Description of the task => Exclude the pictures from your copy, and reproduce each entry below verbatim.

-- Records for this exercise follows --

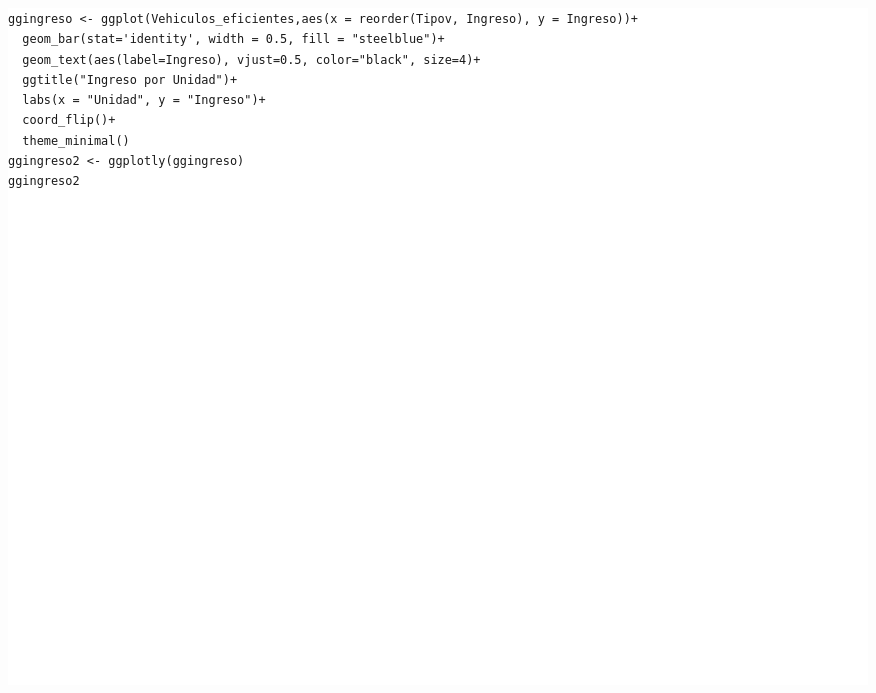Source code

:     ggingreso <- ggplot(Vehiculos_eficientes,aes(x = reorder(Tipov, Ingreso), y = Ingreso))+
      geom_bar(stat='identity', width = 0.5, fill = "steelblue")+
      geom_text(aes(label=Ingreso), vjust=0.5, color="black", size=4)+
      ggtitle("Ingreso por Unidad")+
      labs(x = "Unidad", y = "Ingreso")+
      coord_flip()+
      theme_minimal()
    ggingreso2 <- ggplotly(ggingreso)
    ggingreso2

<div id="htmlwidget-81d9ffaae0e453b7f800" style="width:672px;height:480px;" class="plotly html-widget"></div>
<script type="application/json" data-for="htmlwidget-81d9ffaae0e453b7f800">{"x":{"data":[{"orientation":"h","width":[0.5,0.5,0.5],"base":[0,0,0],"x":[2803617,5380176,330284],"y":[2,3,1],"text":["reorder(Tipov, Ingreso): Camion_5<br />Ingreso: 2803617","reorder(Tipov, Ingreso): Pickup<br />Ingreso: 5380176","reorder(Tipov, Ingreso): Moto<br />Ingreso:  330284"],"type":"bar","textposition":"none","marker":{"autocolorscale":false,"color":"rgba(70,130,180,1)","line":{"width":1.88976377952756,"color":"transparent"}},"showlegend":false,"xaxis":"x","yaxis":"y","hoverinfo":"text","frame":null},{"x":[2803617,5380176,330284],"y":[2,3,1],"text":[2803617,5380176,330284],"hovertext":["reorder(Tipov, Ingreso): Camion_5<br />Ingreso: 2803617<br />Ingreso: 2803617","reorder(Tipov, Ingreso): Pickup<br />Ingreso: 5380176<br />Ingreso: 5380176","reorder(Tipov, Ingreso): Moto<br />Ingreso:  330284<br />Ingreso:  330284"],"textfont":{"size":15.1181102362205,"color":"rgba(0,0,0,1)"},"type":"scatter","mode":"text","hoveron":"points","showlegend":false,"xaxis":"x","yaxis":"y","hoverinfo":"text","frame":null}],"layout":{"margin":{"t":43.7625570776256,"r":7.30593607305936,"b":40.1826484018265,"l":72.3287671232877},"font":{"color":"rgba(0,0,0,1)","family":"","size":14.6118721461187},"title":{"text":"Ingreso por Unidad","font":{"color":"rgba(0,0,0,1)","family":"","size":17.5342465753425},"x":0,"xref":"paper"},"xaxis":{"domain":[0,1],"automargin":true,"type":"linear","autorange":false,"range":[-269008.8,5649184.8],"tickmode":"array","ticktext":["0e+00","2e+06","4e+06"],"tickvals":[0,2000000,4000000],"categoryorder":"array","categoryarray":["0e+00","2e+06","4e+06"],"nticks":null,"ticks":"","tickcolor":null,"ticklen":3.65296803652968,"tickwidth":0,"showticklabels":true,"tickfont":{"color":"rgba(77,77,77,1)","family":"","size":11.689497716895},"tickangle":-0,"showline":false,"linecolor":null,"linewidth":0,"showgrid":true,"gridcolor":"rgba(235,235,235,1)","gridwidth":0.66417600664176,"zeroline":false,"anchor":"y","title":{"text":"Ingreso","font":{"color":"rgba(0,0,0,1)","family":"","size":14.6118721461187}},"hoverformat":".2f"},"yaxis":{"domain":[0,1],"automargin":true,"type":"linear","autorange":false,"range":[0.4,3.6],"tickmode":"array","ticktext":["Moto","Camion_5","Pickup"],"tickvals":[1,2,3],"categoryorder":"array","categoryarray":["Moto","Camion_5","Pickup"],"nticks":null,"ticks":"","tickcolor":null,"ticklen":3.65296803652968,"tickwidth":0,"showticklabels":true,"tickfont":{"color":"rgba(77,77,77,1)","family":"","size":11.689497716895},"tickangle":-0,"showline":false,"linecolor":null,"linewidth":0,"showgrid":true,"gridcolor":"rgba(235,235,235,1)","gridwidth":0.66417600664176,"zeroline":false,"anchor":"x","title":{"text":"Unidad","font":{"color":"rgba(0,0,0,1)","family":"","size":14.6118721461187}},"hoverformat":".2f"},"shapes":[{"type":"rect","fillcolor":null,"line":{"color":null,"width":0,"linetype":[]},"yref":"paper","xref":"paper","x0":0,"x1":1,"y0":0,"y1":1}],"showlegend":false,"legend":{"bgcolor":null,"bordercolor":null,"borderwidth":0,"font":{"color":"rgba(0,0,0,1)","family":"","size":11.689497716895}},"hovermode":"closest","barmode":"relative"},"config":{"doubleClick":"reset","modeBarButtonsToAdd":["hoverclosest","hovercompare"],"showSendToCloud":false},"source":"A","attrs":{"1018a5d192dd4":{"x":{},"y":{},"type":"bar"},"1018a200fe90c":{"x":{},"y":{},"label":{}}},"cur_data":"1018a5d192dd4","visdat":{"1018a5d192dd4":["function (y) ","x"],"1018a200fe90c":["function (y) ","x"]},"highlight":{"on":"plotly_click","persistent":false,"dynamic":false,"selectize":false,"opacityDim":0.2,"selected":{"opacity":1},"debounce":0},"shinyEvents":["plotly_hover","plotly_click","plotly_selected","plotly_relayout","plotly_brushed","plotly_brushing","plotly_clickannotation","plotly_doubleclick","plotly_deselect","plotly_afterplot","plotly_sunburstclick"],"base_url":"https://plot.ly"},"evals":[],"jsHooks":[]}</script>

-- Records for this exercise concluded --

Reply to the exercise =>
Source code

:     ggingreso <- ggplot(Vehiculos_eficientes,aes(x = reorder(Tipov, Ingreso), y = Ingreso))+
      geom_bar(stat='identity', width = 0.5, fill = "steelblue")+
      geom_text(aes(label=Ingreso), vjust=0.5, color="black", size=4)+
      ggtitle("Ingreso por Unidad")+
      labs(x = "Unidad", y = "Ingreso")+
      coord_flip()+
      theme_minimal()
    ggingreso2 <- ggplotly(ggingreso)
    ggingreso2

<div id="htmlwidget-81d9ffaae0e453b7f800" style="width:672px;height:480px;" class="plotly html-widget"></div>
<script type="application/json" data-for="htmlwidget-81d9ffaae0e453b7f800">{"x":{"data":[{"orientation":"h","width":[0.5,0.5,0.5],"base":[0,0,0],"x":[2803617,5380176,330284],"y":[2,3,1],"text":["reorder(Tipov, Ingreso): Camion_5<br />Ingreso: 2803617","reorder(Tipov, Ingreso): Pickup<br />Ingreso: 5380176","reorder(Tipov, Ingreso): Moto<br />Ingreso:  330284"],"type":"bar","textposition":"none","marker":{"autocolorscale":false,"color":"rgba(70,130,180,1)","line":{"width":1.88976377952756,"color":"transparent"}},"showlegend":false,"xaxis":"x","yaxis":"y","hoverinfo":"text","frame":null},{"x":[2803617,5380176,330284],"y":[2,3,1],"text":[2803617,5380176,330284],"hovertext":["reorder(Tipov, Ingreso): Camion_5<br />Ingreso: 2803617<br />Ingreso: 2803617","reorder(Tipov, Ingreso): Pickup<br />Ingreso: 5380176<br />Ingreso: 5380176","reorder(Tipov, Ingreso): Moto<br />Ingreso:  330284<br />Ingreso:  330284"],"textfont":{"size":15.1181102362205,"color":"rgba(0,0,0,1)"},"type":"scatter","mode":"text","hoveron":"points","showlegend":false,"xaxis":"x","yaxis":"y","hoverinfo":"text","frame":null}],"layout":{"margin":{"t":43.7625570776256,"r":7.30593607305936,"b":40.1826484018265,"l":72.3287671232877},"font":{"color":"rgba(0,0,0,1)","family":"","size":14.6118721461187},"title":{"text":"Ingreso por Unidad","font":{"color":"rgba(0,0,0,1)","family":"","size":17.5342465753425},"x":0,"xref":"paper"},"xaxis":{"domain":[0,1],"automargin":true,"type":"linear","autorange":false,"range":[-269008.8,5649184.8],"tickmode":"array","ticktext":["0e+00","2e+06","4e+06"],"tickvals":[0,2000000,4000000],"categoryorder":"array","categoryarray":["0e+00","2e+06","4e+06"],"nticks":null,"ticks":"","tickcolor":null,"ticklen":3.65296803652968,"tickwidth":0,"showticklabels":true,"tickfont":{"color":"rgba(77,77,77,1)","family":"","size":11.689497716895},"tickangle":-0,"showline":false,"linecolor":null,"linewidth":0,"showgrid":true,"gridcolor":"rgba(235,235,235,1)","gridwidth":0.66417600664176,"zeroline":false,"anchor":"y","title":{"text":"Ingreso","font":{"color":"rgba(0,0,0,1)","family":"","size":14.6118721461187}},"hoverformat":".2f"},"yaxis":{"domain":[0,1],"automargin":true,"type":"linear","autorange":false,"range":[0.4,3.6],"tickmode":"array","ticktext":["Moto","Camion_5","Pickup"],"tickvals":[1,2,3],"categoryorder":"array","categoryarray":["Moto","Camion_5","Pickup"],"nticks":null,"ticks":"","tickcolor":null,"ticklen":3.65296803652968,"tickwidth":0,"showticklabels":true,"tickfont":{"color":"rgba(77,77,77,1)","family":"","size":11.689497716895},"tickangle":-0,"showline":false,"linecolor":null,"linewidth":0,"showgrid":true,"gridcolor":"rgba(235,235,235,1)","gridwidth":0.66417600664176,"zeroline":false,"anchor":"x","title":{"text":"Unidad","font":{"color":"rgba(0,0,0,1)","family":"","size":14.6118721461187}},"hoverformat":".2f"},"shapes":[{"type":"rect","fillcolor":null,"line":{"color":null,"width":0,"linetype":[]},"yref":"paper","xref":"paper","x0":0,"x1":1,"y0":0,"y1":1}],"showlegend":false,"legend":{"bgcolor":null,"bordercolor":null,"borderwidth":0,"font":{"color":"rgba(0,0,0,1)","family":"","size":11.689497716895}},"hovermode":"closest","barmode":"relative"},"config":{"doubleClick":"reset","modeBarButtonsToAdd":["hoverclosest","hovercompare"],"showSendToCloud":false},"source":"A","attrs":{"1018a5d192dd4":{"x":{},"y":{},"type":"bar"},"1018a200fe90c":{"x":{},"y":{},"label":{}}},"cur_data":"1018a5d192dd4","visdat":{"1018a5d192dd4":["function (y) ","x"],"1018a200fe90c":["function (y) ","x"]},"highlight":{"on":"plotly_click","persistent":false,"dynamic":false,"selectize":false,"opacityDim":0.2,"selected":{"opacity":1},"debounce":0},"shinyEvents":["plotly_hover","plotly_click","plotly_selected","plotly_relayout","plotly_brushed","plotly_brushing","plotly_clickannotation","plotly_doubleclick","plotly_deselect","plotly_afterplot","plotly_sunburstclick"],"base_url":"https://plot.ly"},"evals":[],"jsHooks":[]}</script>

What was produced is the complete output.